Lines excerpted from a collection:
::::::::

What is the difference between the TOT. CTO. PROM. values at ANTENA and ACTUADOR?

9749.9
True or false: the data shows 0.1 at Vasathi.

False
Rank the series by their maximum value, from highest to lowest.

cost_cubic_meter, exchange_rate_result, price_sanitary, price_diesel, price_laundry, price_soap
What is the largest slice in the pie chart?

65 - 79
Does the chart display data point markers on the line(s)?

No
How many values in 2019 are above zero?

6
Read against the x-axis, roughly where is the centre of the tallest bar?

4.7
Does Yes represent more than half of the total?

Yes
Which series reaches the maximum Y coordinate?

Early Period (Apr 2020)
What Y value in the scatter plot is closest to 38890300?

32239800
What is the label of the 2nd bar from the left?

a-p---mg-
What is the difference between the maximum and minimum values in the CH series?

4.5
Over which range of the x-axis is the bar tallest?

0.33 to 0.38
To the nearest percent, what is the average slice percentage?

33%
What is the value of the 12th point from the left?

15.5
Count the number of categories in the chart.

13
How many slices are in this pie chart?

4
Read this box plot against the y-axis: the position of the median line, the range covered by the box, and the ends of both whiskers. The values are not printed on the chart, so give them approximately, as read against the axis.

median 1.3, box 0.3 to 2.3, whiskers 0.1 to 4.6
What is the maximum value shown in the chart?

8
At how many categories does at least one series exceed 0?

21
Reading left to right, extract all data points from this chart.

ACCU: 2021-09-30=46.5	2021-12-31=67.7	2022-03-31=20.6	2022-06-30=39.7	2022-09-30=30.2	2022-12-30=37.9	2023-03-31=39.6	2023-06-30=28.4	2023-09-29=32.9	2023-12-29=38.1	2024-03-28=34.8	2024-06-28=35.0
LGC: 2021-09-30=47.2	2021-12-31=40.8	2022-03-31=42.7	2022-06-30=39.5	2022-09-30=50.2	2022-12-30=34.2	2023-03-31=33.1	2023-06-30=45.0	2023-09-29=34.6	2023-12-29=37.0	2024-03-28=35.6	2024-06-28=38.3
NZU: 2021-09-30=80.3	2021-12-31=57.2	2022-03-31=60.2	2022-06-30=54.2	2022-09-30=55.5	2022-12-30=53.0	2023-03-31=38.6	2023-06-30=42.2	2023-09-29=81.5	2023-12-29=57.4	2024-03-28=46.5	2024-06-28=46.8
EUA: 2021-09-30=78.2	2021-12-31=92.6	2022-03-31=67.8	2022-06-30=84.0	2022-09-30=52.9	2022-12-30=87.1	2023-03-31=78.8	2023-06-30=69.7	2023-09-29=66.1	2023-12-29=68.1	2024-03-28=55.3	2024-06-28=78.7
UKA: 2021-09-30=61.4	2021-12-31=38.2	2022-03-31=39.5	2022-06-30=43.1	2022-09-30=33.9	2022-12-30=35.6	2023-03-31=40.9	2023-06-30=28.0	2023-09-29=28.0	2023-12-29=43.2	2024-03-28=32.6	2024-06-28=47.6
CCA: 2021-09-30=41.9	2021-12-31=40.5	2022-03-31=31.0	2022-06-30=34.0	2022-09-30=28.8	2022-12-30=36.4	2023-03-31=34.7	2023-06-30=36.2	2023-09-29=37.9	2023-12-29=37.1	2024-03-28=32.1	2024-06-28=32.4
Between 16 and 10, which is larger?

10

::::::::

Copy every one of the lines above word for word, without changing anything.

What is the difference between the TOT. CTO. PROM. values at ANTENA and ACTUADOR?

9749.9
True or false: the data shows 0.1 at Vasathi.

False
Rank the series by their maximum value, from highest to lowest.

cost_cubic_meter, exchange_rate_result, price_sanitary, price_diesel, price_laundry, price_soap
What is the largest slice in the pie chart?

65 - 79
Does the chart display data point markers on the line(s)?

No
How many values in 2019 are above zero?

6
Read against the x-axis, roughly where is the centre of the tallest bar?

4.7
Does Yes represent more than half of the total?

Yes
Which series reaches the maximum Y coordinate?

Early Period (Apr 2020)
What Y value in the scatter plot is closest to 38890300?

32239800
What is the label of the 2nd bar from the left?

a-p---mg-
What is the difference between the maximum and minimum values in the CH series?

4.5
Over which range of the x-axis is the bar tallest?

0.33 to 0.38
To the nearest percent, what is the average slice percentage?

33%
What is the value of the 12th point from the left?

15.5
Count the number of categories in the chart.

13
How many slices are in this pie chart?

4
Read this box plot against the y-axis: the position of the median line, the range covered by the box, and the ends of both whiskers. The values are not printed on the chart, so give them approximately, as read against the axis.

median 1.3, box 0.3 to 2.3, whiskers 0.1 to 4.6
What is the maximum value shown in the chart?

8
At how many categories does at least one series exceed 0?

21
Reading left to right, extract all data points from this chart.

ACCU: 2021-09-30=46.5	2021-12-31=67.7	2022-03-31=20.6	2022-06-30=39.7	2022-09-30=30.2	2022-12-30=37.9	2023-03-31=39.6	2023-06-30=28.4	2023-09-29=32.9	2023-12-29=38.1	2024-03-28=34.8	2024-06-28=35.0
LGC: 2021-09-30=47.2	2021-12-31=40.8	2022-03-31=42.7	2022-06-30=39.5	2022-09-30=50.2	2022-12-30=34.2	2023-03-31=33.1	2023-06-30=45.0	2023-09-29=34.6	2023-12-29=37.0	2024-03-28=35.6	2024-06-28=38.3
NZU: 2021-09-30=80.3	2021-12-31=57.2	2022-03-31=60.2	2022-06-30=54.2	2022-09-30=55.5	2022-12-30=53.0	2023-03-31=38.6	2023-06-30=42.2	2023-09-29=81.5	2023-12-29=57.4	2024-03-28=46.5	2024-06-28=46.8
EUA: 2021-09-30=78.2	2021-12-31=92.6	2022-03-31=67.8	2022-06-30=84.0	2022-09-30=52.9	2022-12-30=87.1	2023-03-31=78.8	2023-06-30=69.7	2023-09-29=66.1	2023-12-29=68.1	2024-03-28=55.3	2024-06-28=78.7
UKA: 2021-09-30=61.4	2021-12-31=38.2	2022-03-31=39.5	2022-06-30=43.1	2022-09-30=33.9	2022-12-30=35.6	2023-03-31=40.9	2023-06-30=28.0	2023-09-29=28.0	2023-12-29=43.2	2024-03-28=32.6	2024-06-28=47.6
CCA: 2021-09-30=41.9	2021-12-31=40.5	2022-03-31=31.0	2022-06-30=34.0	2022-09-30=28.8	2022-12-30=36.4	2023-03-31=34.7	2023-06-30=36.2	2023-09-29=37.9	2023-12-29=37.1	2024-03-28=32.1	2024-06-28=32.4
Between 16 and 10, which is larger?

10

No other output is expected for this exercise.